Renzi, Jovanotti e il doppio turno

Nessuno ha capito bene chi dei due imiti l'altro. Ma sta di fatto che Lorenzo Jovanotti e Matteo Renzi abbiano ripetuto all'unisono il mantra oggi di moda all'interno della sinistra italiana secondo cui “ben altre” questioni sono più urgenti del presidenzialismo. A partire dai provvedimenti sul lavoro, sulla cittadinanza, sulla riforma elettorale. L'incertezza su chi dei due detti la linea è profonda. E questo la dice lunga sulla natura della linea attualmente in auge nella sinistra italiana. Anche se, almeno sul tema della riforma elettorale, il sindaco di Firenze ha decisamente scavalcato il cantante dalla voce blesa sostenendo che non c'è alcun bisogno di strologare troppo sul modello elettorale da adottare, visto che basta applicare a livello nazionale il sistema con cui vengono eletti i sindaci ed il gioco è fatto.

In attesa che anche Jovanotti si allinei prontamente alla indicazione del sindaco di Firenze in favore del “sindaco d'Italia”, sia consentita una riflessione, possibilmente non cantata, sulla banalità, non del male ma del cazzeggio, con cui il Fonzie di Santa Croce, il personaggio che si candidata a guidare il Partito democratico e, in prospettiva, l'intero paese, ha affrontato il tema della riforma istituzionale. Jovanotti può permettersi di ripetere il mantra della sinistra ispirato all'antico “benaltrismo” della tradizione comunista secondo cui la riforma istituzionale non è una priorità per il futuro del paese. Ma l'aspirante “sindaco d'Italia” non può permettersi di ripetere lo stesso mantra aggiungendo, tanto per mettere una pietra definitiva sulla faccenda, che non serve il presidenzialismo ma basta una legge elettorale sul modello dell'elezione dei sindaci ed il gioco è fatto. Non può farlo perché il modo con cui i francesi eleggono il loro Presidente della Repubblica è in tutto simile a quello con cui gli italiani delle grandi città eleggono i loro sindaci, cioè con l'elezione diretta ed il doppio turno.

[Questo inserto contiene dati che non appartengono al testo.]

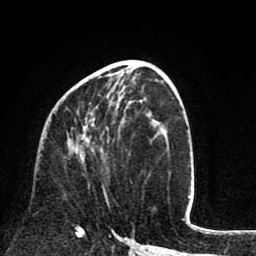
Breast MRI (dynamic contrast-enhanced), one axial slice; slice 37 of 80 in the series (ordered by position); cropped to one breast; dynamic contrast-enhanced series, time point 2 of 8 at this slice position (early post-contrast); 1.5 T; TE 2.6 ms, TR 6.1 ms; 2 mm slice thickness; 256 × 256 image matrix. Female patient.
Structures marked on this image (semi-automatic segmentation, software-assisted and operator-edited):
- enhancing-tissue mask used for the functional tumour volume (all voxels passing the contrast-enhancement thresholds inside the analysis volume; usually the tumour): box from (x=81, y=102) to (x=109, y=206) px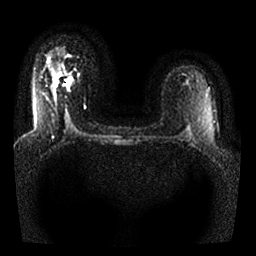
Breast MRI, one axial slice. Diffusion-weighted series; image 2 of 4 stored at this slice position (different b-values; order by instance number). 1.5 T. 4 mm slice thickness. 256 × 256 image matrix. Female patient.
Outlined on this slice (outlined manually by an expert reader):
- tumour on diffusion-weighted imaging: box from (x=67, y=77) to (x=72, y=85) px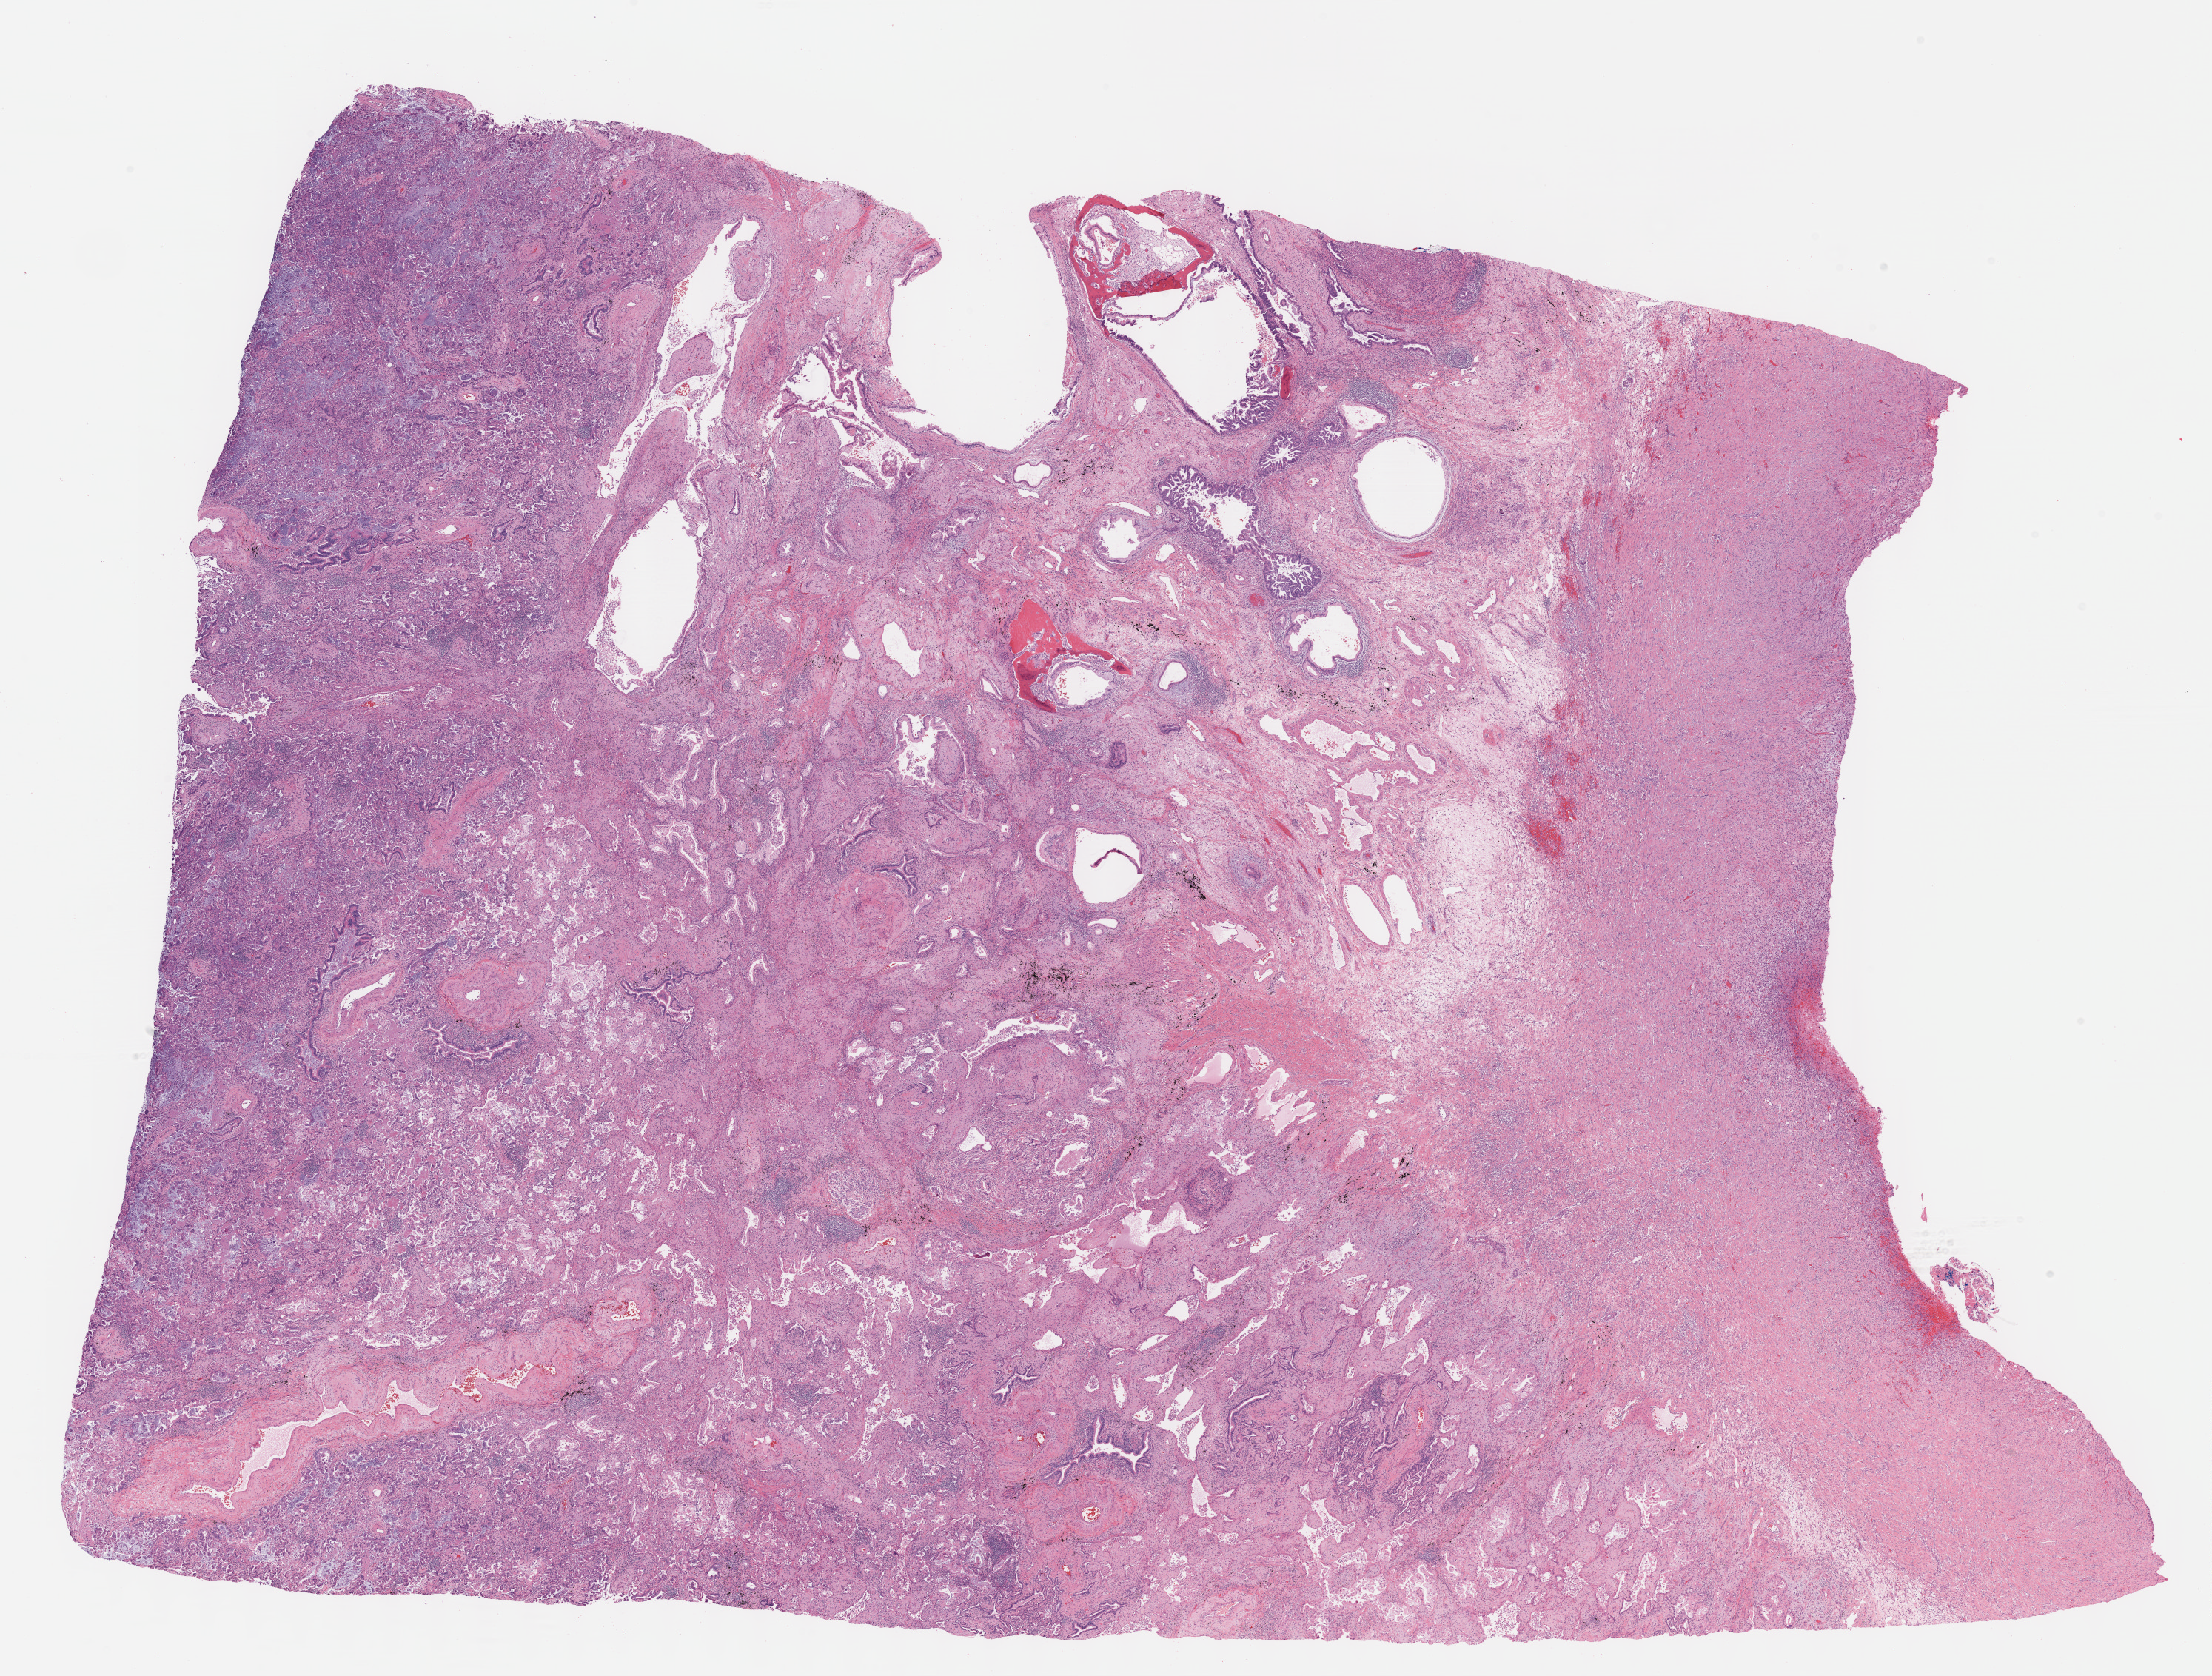
Digitized H&E tissue section (whole slide) — shown as a low-resolution overview of the whole scanned area (about 24.1 x 18.3 mm). Formalin-fixed paraffin-embedded (FFPE) diagnostic section. Lung, primary tumour sample. Patient: male, age at initial diagnosis 77 years.
• histologic diagnosis: Mucinous adenocarcinoma
• AJCC pathologic stage: IIB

E se lo fa mette in mostra una capacità di banalità di cazzeggio notevole ma anche una confusione di idee decisamente preoccupante per un personaggio che per professione non canta negli stadi ma svolge attività politica e punta a governare il paese. Polemica spicciola quella che denuncia la contraddizione di Renzi? Probabilmente sì.

Ma anche una polemica che dovrebbe far riflettere i sostenitori del semipresidenzialismo alla francese su quanto sia difficile contrastare i pregiudizi e le ignoranze incrostate in decenni e decenni di battaglie condotte dalla sinistra contro il modello inventato dal generale De Gaulle per portare la Francia fuori dalla sua crisi. Una tale riflessione non deve portare alla resa. Semmai, alla considerazione che per battere le resistenze antipresidenzialiste possa essere più utile una strategia di aggiramento piuttosto che quella dell'attacco frontale. Se l'obbiettivo è una riforma istituzionale che rafforzi l'esecutivo attraverso l'elezione diretta del Capo del Governo, perché impiccarsi al semipresidenzialismo alla francese che impone un doppio turno fatto apposta per tenere a casa le maggioranze d'opinione e regalare alle minoranza super-organizzate (sindacati e reti di cooperative, ecc.) il potere di decidere le sorti elettorali? Può anche bastare un premierato forte con l'elezione diretta del capo del Governo, la conservazione del Presidente della Repubblica come fattore di garanzia superpartes. E , soprattutto, la consultazione elettorale da celebrare in un turno solo. Quello in cui votano anche le maggioranze d'opinione e non solo le minoranze inquadrate dalle corporazioni di parte. L'esperienza di domenica scorsa dovrebbe insegnare qualcosa.